Sözlerinin devamında, “Hükümeti istifaya çağırmak suç oluşturmaz. Eğer suçsa, o suç benim” diyen Perinçek, “Gezi eylemlerinde biz de varız. Haydi gelsinler güçleri yetiyorsa benim de yakama yapışsınlar. Gezi eylemleri hükümete karşı protesto eylemleri. Hatta biz orada 'Hükümet istifa' dedik. Hatta Kavalalar 'Hükümet istifa' fikrine katılmıyorlardı. 'Hükümet istifa' denebilir. 15 Temmuz 2016'ya kadar veya Silivri duvarını yıkmamıza kadar BOP Eş Başkanı olduğunu söylüyordu Cumhurbaşkanımız, o zaman başbakandı. Biz de ona 'İstifa et' diyorduk” ifadelerini kullandı.

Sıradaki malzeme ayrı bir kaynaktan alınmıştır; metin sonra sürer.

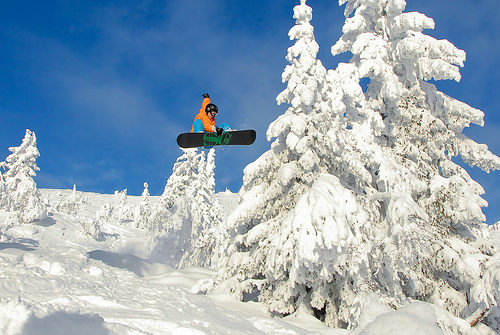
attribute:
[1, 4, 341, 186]
sky — blue 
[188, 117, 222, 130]
ski pant — turquoise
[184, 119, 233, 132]
pants — blue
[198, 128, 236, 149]
logo — green 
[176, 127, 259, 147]
snowboard — black, green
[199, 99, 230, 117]
helmet — black 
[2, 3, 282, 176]
sky — blue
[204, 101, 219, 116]
helmet — black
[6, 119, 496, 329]
mountain — snow covered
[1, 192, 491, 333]
ground — snowy, snow covered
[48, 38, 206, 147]
sky — dark blue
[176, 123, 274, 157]
snowboard — black, green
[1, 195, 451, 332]
hill — snowy, white, bright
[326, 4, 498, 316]
tree — snow covered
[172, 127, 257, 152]
snowboard — black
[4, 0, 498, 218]
sky — clear, dark blue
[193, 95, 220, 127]
top — orange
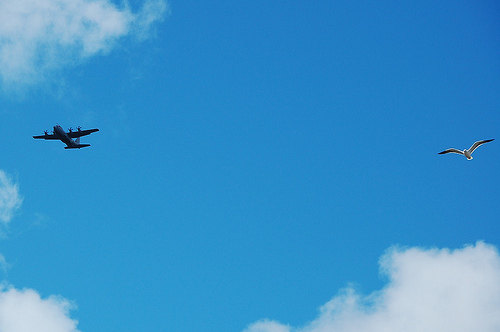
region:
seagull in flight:
[438, 138, 495, 159]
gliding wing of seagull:
[438, 148, 463, 155]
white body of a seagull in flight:
[461, 148, 472, 160]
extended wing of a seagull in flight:
[466, 138, 494, 152]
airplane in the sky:
[33, 124, 100, 149]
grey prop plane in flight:
[34, 125, 99, 148]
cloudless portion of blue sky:
[172, 1, 497, 136]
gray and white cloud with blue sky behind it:
[245, 245, 496, 325]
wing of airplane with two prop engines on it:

Perinçek, “Hatta o sürecin belli aşamalarında da 'Şu an da çözüm süreci var. AK Parti'yle karşı karşıya değiliz. Bu çözüm sürecini baltalayan bir eğilim gözüküyor' diye bir takım şüpheler de ifade etmişlerdir. Dolayısıyla burada AK Parti'ye karşı olmak açısından bir suç tanımı da yapılamaz. Hükümeti devirmek başka, istifasını talep etmek başka” ifadelerini kullandı.